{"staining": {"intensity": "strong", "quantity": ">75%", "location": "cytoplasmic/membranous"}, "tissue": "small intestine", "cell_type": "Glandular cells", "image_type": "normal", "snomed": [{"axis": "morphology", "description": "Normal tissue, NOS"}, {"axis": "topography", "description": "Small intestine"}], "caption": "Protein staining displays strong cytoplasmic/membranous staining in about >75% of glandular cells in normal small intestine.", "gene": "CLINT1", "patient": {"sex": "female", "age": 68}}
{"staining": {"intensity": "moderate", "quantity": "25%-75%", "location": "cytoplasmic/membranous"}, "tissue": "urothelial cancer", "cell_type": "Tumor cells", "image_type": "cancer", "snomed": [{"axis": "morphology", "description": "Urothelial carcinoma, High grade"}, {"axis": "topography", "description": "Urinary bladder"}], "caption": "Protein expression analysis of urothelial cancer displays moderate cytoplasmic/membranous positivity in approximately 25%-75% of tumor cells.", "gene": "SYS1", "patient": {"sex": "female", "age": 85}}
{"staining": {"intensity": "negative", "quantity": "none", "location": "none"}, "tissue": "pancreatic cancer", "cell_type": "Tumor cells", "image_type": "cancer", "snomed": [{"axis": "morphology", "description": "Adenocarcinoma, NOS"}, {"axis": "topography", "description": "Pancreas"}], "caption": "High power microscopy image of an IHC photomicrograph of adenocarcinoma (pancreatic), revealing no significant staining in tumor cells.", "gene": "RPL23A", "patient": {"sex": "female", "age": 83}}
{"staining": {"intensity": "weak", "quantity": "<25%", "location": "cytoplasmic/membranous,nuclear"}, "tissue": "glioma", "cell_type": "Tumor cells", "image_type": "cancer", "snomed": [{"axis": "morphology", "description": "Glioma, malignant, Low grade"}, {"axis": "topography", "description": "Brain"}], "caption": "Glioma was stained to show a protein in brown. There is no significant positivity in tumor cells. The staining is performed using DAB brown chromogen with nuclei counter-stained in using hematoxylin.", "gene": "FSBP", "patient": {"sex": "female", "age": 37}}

What is expected:
Reproduce the full listing above, character for character.

Your response:
{"staining": {"intensity": "strong", "quantity": ">75%", "location": "cytoplasmic/membranous"}, "tissue": "small intestine", "cell_type": "Glandular cells", "image_type": "normal", "snomed": [{"axis": "morphology", "description": "Normal tissue, NOS"}, {"axis": "topography", "description": "Small intestine"}], "caption": "Protein staining displays strong cytoplasmic/membranous staining in about >75% of glandular cells in normal small intestine.", "gene": "CLINT1", "patient": {"sex": "female", "age": 68}}
{"staining": {"intensity": "moderate", "quantity": "25%-75%", "location": "cytoplasmic/membranous"}, "tissue": "urothelial cancer", "cell_type": "Tumor cells", "image_type": "cancer", "snomed": [{"axis": "morphology", "description": "Urothelial carcinoma, High grade"}, {"axis": "topography", "description": "Urinary bladder"}], "caption": "Protein expression analysis of urothelial cancer displays moderate cytoplasmic/membranous positivity in approximately 25%-75% of tumor cells.", "gene": "SYS1", "patient": {"sex": "female", "age": 85}}
{"staining": {"intensity": "negative", "quantity": "none", "location": "none"}, "tissue": "pancreatic cancer", "cell_type": "Tumor cells", "image_type": "cancer", "snomed": [{"axis": "morphology", "description": "Adenocarcinoma, NOS"}, {"axis": "topography", "description": "Pancreas"}], "caption": "High power microscopy image of an IHC photomicrograph of adenocarcinoma (pancreatic), revealing no significant staining in tumor cells.", "gene": "RPL23A", "patient": {"sex": "female", "age": 83}}
{"staining": {"intensity": "weak", "quantity": "<25%", "location": "cytoplasmic/membranous,nuclear"}, "tissue": "glioma", "cell_type": "Tumor cells", "image_type": "cancer", "snomed": [{"axis": "morphology", "description": "Glioma, malignant, Low grade"}, {"axis": "topography", "description": "Brain"}], "caption": "Glioma was stained to show a protein in brown. There is no significant positivity in tumor cells. The staining is performed using DAB brown chromogen with nuclei counter-stained in using hematoxylin.", "gene": "FSBP", "patient": {"sex": "female", "age": 37}}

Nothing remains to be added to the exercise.